Instantly check if a URL is safe, suspicious, or inappropriate.

```python
risk = await engine.quick_url_risk("https://example-risky-site.com")

# Output:
# {
#   "status": "Blocked",
#   "risk_score": 0.95,
#   "category": "NSFW",
#   "reason": "Detected adult content patterns in page metadata.",
#   "source": "ai"
# }
```

---

## ⚙️ Configuration Options (`CrawlerConfig`)

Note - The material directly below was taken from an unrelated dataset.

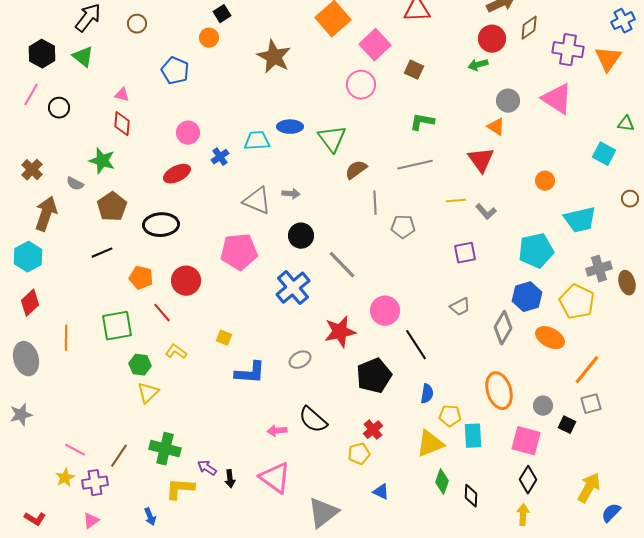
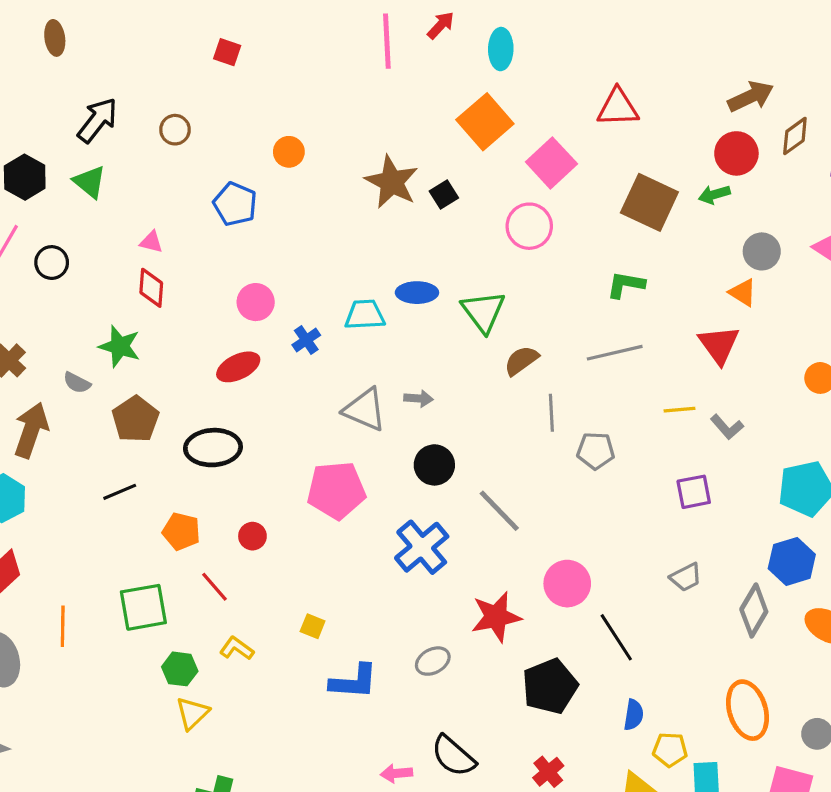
black square: (222, 14) -> (444, 195), moved
brown square: (414, 70) -> (649, 202), moved, size x1.8
red circle: (186, 281) -> (252, 536), size x0.6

| Parameter | Type | Default | Description |
|-----------|------|---------|-------------|
| `start_url` | `str` | *Required* | The entry point for the crawler. |
| `max_depth` | `int` | `3` | Maximum BFS depth. |
| `max_pages` | `int` | `100` | Stop crawling after this many pages. |
| `use_playwright` | `bool` | `False` | Enable browser rendering for SPAs. |
| `rate_limit_delay` | `float` | `1.0` | Seconds to wait between requests. |
| `allowed_domains` | `List[str]` | `[]` | Only crawl links within these domains. |
| `js_wait_time` | `int` | `2000` | MS to wait for JS to render in Playwright. |

---

## 📊 Data Models

Sitewise Crawler uses Pydantic for strict typing. Key models include:

- **`PageData`**: Contains `url`, `title`, `content` (cleaned text), `html` (raw), and `metadata`.
- **`UserInsight`**: A comprehensive profile including `primary_interests`, `top_entities`, `sentiment_score`, `focus_score`, and `actionable_recommendation`.

---

## 🤝 Integration with Django/Flask

For synchronous environments like Django views, use the `_sync` methods provided:

```python
# In a Django View
def user_activity_report(request):
    engine = InsightEngine(api_key=settings.GROQ_API_KEY)
    urls = request.user.history.all().values_list('url', flat=True)
    
    insight = engine.analyze_user_behavior_sync(request.user.id, list(urls))
    return JsonResponse(insight.dict())
```

---

## 📄 License

This project is licensed under the MIT License. Developed and maintained by **TarXemo**.